(SUPPLIED RECORDS)
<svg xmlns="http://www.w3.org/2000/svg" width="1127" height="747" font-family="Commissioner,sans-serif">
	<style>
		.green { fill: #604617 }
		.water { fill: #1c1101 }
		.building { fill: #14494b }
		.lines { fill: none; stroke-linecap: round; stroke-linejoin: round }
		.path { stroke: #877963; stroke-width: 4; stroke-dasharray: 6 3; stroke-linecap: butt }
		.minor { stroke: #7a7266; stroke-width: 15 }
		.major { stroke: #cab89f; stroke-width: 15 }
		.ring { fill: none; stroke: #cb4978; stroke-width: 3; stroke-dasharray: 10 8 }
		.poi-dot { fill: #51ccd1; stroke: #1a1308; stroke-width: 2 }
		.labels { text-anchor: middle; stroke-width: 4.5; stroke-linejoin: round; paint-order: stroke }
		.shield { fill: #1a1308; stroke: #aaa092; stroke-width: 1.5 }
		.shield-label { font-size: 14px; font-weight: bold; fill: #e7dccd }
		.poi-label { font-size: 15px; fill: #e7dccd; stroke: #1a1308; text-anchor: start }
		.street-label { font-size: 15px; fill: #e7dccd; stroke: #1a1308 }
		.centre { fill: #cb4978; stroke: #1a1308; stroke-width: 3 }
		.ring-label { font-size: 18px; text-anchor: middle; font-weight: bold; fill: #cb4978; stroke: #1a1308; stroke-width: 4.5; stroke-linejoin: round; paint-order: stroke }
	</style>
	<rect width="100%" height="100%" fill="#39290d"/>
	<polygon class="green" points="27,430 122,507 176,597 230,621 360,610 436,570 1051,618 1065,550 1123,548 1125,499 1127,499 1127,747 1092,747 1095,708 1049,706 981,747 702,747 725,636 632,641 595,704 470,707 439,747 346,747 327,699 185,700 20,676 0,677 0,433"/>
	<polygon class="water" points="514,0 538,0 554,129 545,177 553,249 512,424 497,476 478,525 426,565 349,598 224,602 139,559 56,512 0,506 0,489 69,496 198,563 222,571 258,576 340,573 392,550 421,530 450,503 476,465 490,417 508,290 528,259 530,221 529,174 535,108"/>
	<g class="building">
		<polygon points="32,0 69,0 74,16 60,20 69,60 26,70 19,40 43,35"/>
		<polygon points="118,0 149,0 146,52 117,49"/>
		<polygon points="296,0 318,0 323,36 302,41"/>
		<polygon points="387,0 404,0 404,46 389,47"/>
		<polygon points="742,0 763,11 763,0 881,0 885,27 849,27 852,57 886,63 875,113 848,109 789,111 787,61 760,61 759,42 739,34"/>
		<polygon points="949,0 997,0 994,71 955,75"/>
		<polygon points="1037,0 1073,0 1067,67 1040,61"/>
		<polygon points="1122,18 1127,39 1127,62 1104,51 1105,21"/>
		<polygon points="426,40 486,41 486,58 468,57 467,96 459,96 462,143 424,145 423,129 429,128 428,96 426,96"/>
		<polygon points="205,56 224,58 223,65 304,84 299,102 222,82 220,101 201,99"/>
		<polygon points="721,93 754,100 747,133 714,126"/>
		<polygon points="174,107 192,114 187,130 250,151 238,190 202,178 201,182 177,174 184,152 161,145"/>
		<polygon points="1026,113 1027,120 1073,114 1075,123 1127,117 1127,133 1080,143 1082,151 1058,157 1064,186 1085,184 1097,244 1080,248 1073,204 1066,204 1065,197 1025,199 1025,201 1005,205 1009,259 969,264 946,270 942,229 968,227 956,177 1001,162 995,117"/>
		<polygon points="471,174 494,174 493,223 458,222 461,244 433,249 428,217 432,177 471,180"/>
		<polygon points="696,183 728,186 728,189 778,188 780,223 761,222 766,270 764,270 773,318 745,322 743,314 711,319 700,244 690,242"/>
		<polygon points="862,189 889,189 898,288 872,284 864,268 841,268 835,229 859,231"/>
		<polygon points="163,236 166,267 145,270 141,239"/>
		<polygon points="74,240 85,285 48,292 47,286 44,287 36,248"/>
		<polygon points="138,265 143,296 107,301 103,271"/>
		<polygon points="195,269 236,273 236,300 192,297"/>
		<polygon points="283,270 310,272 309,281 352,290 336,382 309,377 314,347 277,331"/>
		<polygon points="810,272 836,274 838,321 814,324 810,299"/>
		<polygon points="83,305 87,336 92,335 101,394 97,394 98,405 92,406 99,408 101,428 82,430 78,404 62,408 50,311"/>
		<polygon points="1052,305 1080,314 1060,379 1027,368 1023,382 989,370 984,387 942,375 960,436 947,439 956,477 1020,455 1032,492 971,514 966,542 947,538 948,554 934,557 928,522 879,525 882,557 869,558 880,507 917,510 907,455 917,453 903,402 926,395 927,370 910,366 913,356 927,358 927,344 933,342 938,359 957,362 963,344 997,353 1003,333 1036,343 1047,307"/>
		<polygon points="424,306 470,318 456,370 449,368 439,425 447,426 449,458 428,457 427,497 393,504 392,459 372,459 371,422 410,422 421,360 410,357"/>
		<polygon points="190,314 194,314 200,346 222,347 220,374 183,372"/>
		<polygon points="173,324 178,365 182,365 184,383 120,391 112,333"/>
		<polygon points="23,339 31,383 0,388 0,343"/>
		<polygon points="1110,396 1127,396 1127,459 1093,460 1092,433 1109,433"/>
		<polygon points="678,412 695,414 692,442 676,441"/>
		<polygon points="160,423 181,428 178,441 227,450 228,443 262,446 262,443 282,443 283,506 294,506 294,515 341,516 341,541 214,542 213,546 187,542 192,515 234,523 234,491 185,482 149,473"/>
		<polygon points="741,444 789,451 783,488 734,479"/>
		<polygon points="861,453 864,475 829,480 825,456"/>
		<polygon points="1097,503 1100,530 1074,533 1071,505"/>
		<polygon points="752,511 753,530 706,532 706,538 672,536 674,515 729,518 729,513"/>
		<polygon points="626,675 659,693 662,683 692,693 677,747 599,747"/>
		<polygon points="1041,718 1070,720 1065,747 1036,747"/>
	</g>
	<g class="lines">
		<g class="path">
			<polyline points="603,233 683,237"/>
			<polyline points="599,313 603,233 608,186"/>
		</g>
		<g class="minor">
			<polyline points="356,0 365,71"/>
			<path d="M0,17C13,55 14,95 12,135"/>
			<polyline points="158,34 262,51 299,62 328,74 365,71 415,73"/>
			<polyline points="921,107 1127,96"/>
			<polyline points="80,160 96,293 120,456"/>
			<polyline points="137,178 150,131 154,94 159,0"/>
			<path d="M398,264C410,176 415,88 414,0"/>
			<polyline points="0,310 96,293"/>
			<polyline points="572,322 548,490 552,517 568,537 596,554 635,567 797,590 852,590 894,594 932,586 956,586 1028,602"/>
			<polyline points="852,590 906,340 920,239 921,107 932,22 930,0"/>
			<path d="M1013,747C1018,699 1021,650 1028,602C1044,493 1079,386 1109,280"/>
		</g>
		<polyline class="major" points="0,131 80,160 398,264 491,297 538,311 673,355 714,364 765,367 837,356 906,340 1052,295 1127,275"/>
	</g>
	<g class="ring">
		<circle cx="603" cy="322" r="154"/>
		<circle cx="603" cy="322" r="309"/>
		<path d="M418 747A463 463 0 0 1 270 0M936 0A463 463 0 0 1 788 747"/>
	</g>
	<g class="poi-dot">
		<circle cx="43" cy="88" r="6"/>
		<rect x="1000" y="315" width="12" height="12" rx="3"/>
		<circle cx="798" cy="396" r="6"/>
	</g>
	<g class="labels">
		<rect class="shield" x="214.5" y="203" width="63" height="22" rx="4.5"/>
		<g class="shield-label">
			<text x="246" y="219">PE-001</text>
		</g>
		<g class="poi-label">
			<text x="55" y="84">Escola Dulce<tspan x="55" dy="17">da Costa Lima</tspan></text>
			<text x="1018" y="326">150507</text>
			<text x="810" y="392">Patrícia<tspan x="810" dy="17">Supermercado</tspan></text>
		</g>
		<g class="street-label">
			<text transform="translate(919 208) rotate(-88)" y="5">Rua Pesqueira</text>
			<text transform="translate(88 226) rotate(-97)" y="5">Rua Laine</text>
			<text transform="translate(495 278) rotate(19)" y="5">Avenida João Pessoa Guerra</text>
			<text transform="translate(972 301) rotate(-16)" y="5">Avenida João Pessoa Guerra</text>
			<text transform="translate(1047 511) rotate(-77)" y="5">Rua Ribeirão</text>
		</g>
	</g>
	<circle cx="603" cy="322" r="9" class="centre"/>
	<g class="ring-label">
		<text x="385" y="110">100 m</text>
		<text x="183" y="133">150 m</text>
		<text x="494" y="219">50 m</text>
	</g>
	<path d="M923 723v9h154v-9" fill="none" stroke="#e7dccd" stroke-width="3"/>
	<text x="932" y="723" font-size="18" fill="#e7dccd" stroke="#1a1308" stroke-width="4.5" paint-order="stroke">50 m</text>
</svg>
(End SUPPLIED RECORDS)
**PROBLEM TO SOLVE**
Wherever the word "lines" appears in the data, return the whole line.

**ANSWER BOX**
		.lines { fill: none; stroke-linecap: round; stroke-linejoin: round }
	<g class="lines">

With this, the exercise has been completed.